Atomically precise active sites on electrode surfaces promise new chemical transformations that simultaneously exploit both the potent physical handle of applied voltage and the highly-tailored reactivity of well-defined active sites. Often, these catalysts have off-electrode analogs in biology or organometallic chemistry, and effectively leveraging these analogies requires an understanding of how catalysis at the active site is perturbed by the complex interplay of electrolyte species and electric fields at electrode interfaces. In this work, we dissect and design two atomically precise catalysts that leverage off-electrode analogies and enable an electrochemical pathway that converts CO₂ to extended carbon chains.

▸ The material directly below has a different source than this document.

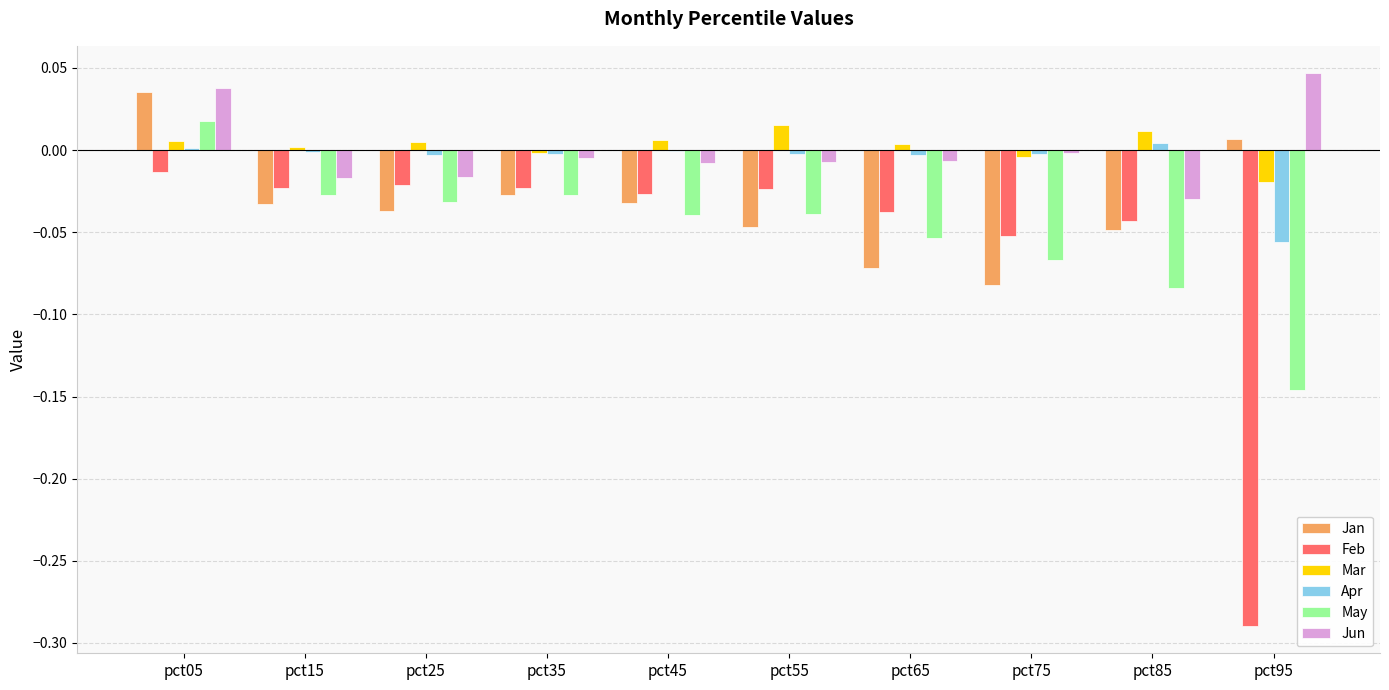

How many distinct data groups are displayed?

6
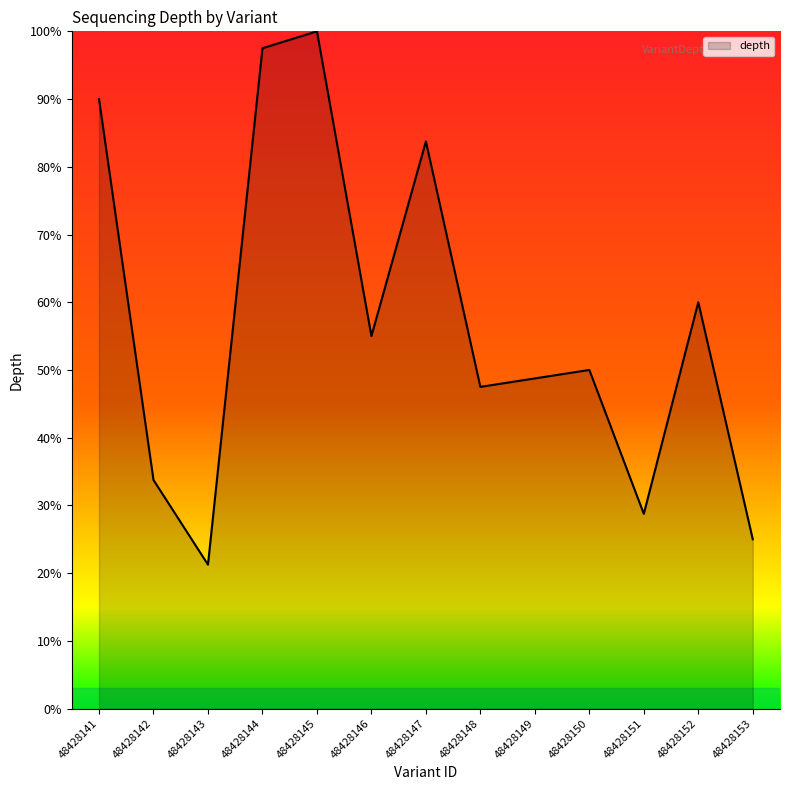

What is the difference between the values at 48428147 and 48428142?

50.0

We show that a new electrified hydroformylation reaction can be used to achieve electrochemical C-C coupling. Hydroformylation is a well-studied thermochemical reaction that performs C-C coupling by appending CO to an olefin in the presence of H₂ gas. We mimic homogeneous HFN catalysts on electrode surfaces using single atom-decorated nanoparticles. We show that electrochemistry can be used to circumvent the need to supply H₂ as a reactant. Instead, protons, electrons, and CO can be used to hydroformylate a model substrate. Additionally, we study the electrochemical generation of CO, a necessary reactant for hydroformylation, via immobilized cobalt phthalocyanine (CoPc) catalysts. Through collecting kinetic data over a wide range of operating conditions and quantitatively comparing candidate mechanisms, we are able to demonstrate unexpected roles of both the electrolyte and applied potential on the reaction pathway.

These studies build towards a more rigorous and quantitative understanding of how the many components of an electrode interface interact with and influence catalysis on atomically precise active sites. It is crucial to carve out this complexity if we wish to effectively import catalysts or design principles from other catalytic contexts onto electrified interfaces.